1. The internet’s globalization of e-commerce is one of the most interesting things to happen in human history.

Before the internet, if you wanted to sell something, you were mostly stuck in your local town or country. Now anyone with a phone and Wi-Fi can sell to anyone on Earth.  

Why it’s historic: It’s like the invention of shipping containers or electricity, invisibly powering how humans trade, but on steroids.

2. Everyone now has never-ending competition.

Old world: You competed with the 5 other shops in your city.  

New world: You compete with 7.9 billion people, 24/7, many of whom will work for pennies and never sleep (thanks to AI tools).  

There’s no “off switch.” Even while you sleep, someone in Vietnam is undercutting your price.

3. AI is only going to make it accelerate faster.

AI = the great equalizer + accelerator.  A kid in Kenya can now write perfect English copy using AI.  

A factory in Indonesia can design products faster than a Silicon Valley team.  

Customer support? AI chatbots in 100 languages, 24/7.

The gap between “rich country talent” and “poor country hustle” is collapsing.

4. There are so many 2nd and 3rd order consequences that it’s tough to fully grasp the implications.

1st order: Cheaper products, more choice.  

2nd order: Entire industries (e.g., graphic design, copywriting) get disrupted globally.  

3rd order:  Kids in slums become millionaires via dropshipping.  

Western middle-class jobs vanish.  

New global brands emerge from nowhere (think Shein, but 100x more).

It’s like trying to predict the world after the printing press, we are at the very beginning of the race.

5. With AI you no longer have as strong of lingual or racial advantages in certain markets.

Old advantage: “I speak English, so I dominate U.S. customers.”  

New reality: AI translates, writes, and markets in perfect Spanish, Arabic, or Swahili.  A seller in Pakistan can now sound like a native New Yorker.  

A Brazilian designer can pitch to Japanese clients flawlessly.

Language and appearance don’t protect you or provide a home team advantage anymore.

6. If you think you are hungrier than a kid in a poor country who just got internet access + AI, you’re probably underestimating how desperately they are willing to escape poverty.

Motivation asymmetry:  You might work 40 hours to pay rent.  

They’ll work 80 hours to feed their family and escape a slum.

Hunger isn’t just a metaphor, it’s raw survival instincts. That kid will learn Fiverr, Canva, ChatGPT, and TikTok ads in a week.

7. There are billions of them, only a handful need the right combination to become competitive with you.

Numbers game:  1 billion people live on <$2/day.  

Even if 0.001% of them figure out e-commerce + AI → 10,000 new competitors.

You don’t need to lose to all of them, just to the smart, hungry 1%.

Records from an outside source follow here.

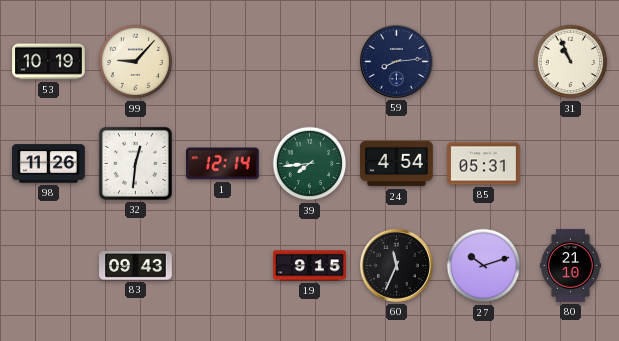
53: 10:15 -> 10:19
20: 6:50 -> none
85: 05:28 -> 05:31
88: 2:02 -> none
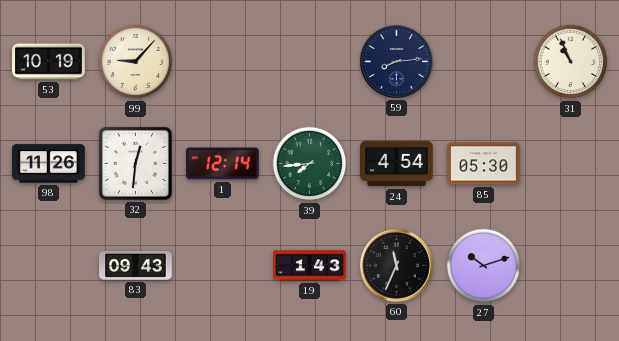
85: 05:31 -> 05:30
19: 9:15 -> 1:43
80: 21:10 -> none
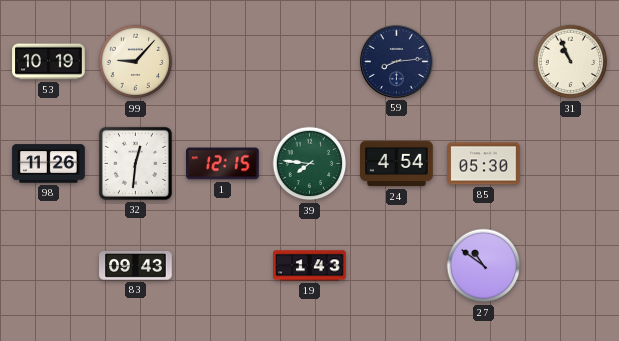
1: 12:14 -> 12:15
39: 7:44 -> 7:46
60: 11:34 -> none
27: 10:12 -> 10:51
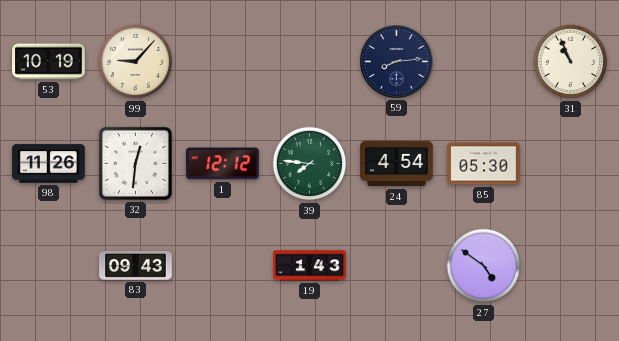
1: 12:15 -> 12:12
27: 10:51 -> 4:51
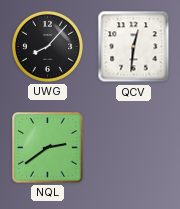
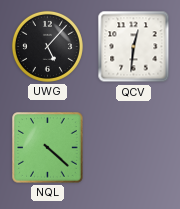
UWG: 8:07 -> 5:07
NQL: 2:39 -> 4:22
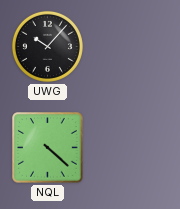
UWG: 5:07 -> 10:07
QCV: 12:31 -> none
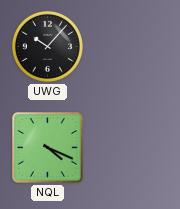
NQL: 4:22 -> 4:19
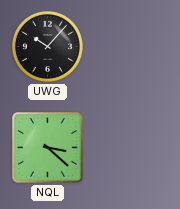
NQL: 4:19 -> 3:22
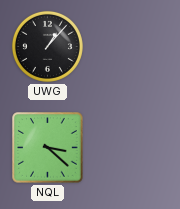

8. They probably have labor cost advantages over you.

Cost of living arbitrage:  You need $3,000/month to live in Seattle.  

They need $300/month in Lagos.

They can offer the same service for 1/10th the price and still feel rich.

9. First mover advantages are a real thing, you too now have an unlimited global market to work with.

The flip side (hope?):  You’re not just playing defense, you can play offense.  

That same kid in Kenya? You can hire them for $5/hour to crush your competition.  

You can sell to China, India, Brazil without ever leaving your couch.

The game isn’t zero-sum, it’s infinite-sum. The pie just got way bigger (with caveats, e.g. The Great Firewall of China).

TL;DR

The internet is now a single arena with the entire world playing in it, and AI just gave everyone a knife. The kid in the slum is hungrier than you, cheaper than you, and learning faster than you. But you also have the same tools, more money, and a head start.

Your move is to adapt or die. Learn AI, automate, go global.  

Or get disrupted by someone who can thrive on your monthly coffee budget.

It’s not doomsday, it’s capitalism evolving at light speed.

The internet + AI is turning the entire planet into one giant, hyper-competitive marketplace. ​

This blog post is a big-picture wake-up call!